■ EXERCISE: Lines with the word "depth" in them must be copied from the records below.

■ DATA SHOWN:

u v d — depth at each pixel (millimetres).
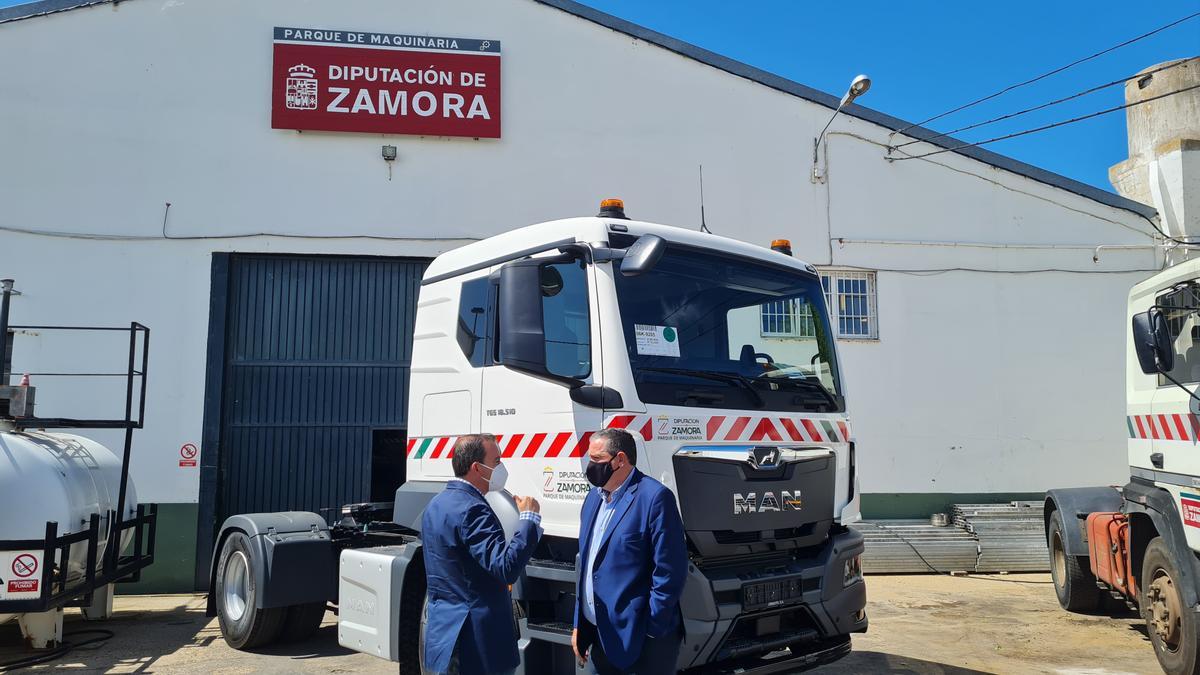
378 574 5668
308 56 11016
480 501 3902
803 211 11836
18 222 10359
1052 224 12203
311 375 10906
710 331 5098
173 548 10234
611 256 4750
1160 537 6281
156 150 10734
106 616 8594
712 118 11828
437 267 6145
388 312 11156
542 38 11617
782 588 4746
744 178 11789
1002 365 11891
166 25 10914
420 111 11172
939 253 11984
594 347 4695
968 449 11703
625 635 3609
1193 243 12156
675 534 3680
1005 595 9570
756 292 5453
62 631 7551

==

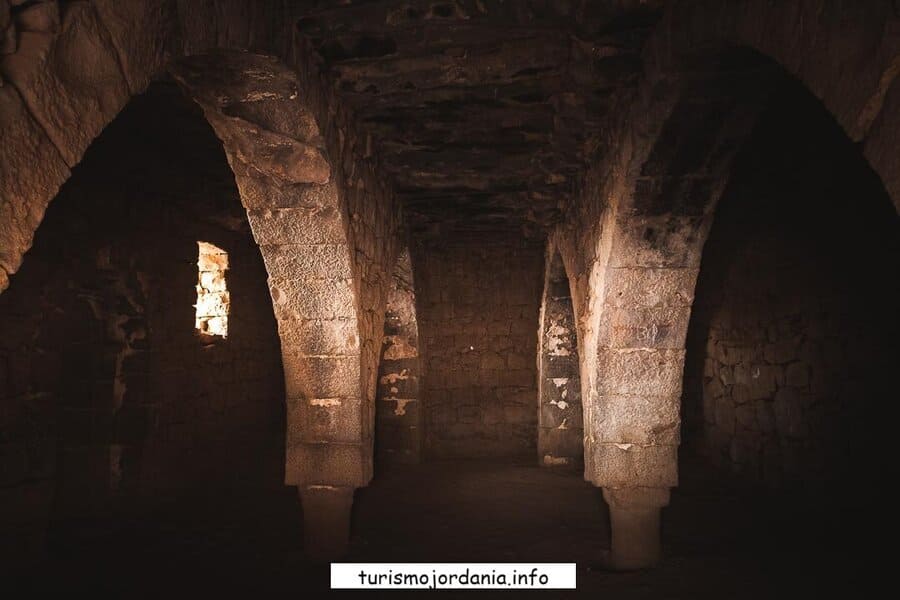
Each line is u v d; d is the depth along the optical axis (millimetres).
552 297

* * *

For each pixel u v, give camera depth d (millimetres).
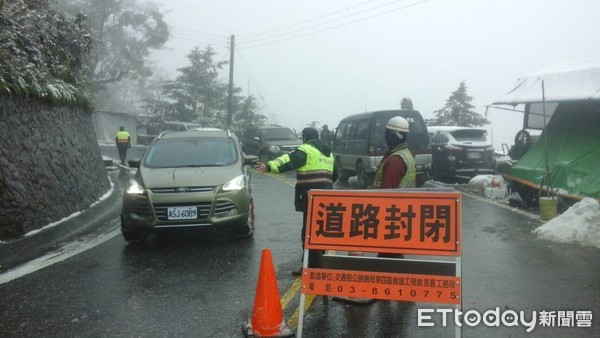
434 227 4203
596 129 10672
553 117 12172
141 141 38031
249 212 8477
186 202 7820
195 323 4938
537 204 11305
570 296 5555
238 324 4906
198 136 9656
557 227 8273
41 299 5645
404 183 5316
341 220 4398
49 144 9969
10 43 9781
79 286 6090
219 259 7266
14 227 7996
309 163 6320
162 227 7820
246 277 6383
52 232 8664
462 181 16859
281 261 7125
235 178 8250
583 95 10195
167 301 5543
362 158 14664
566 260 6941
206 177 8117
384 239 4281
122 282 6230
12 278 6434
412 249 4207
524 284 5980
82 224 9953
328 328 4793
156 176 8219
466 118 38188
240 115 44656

■ RESPONSE AREA:
u v d — depth at each pixel (millimetres).
Each line is u v d; d is the depth along the optical axis (millimetres).
For each pixel u v, give camera depth d (millimetres).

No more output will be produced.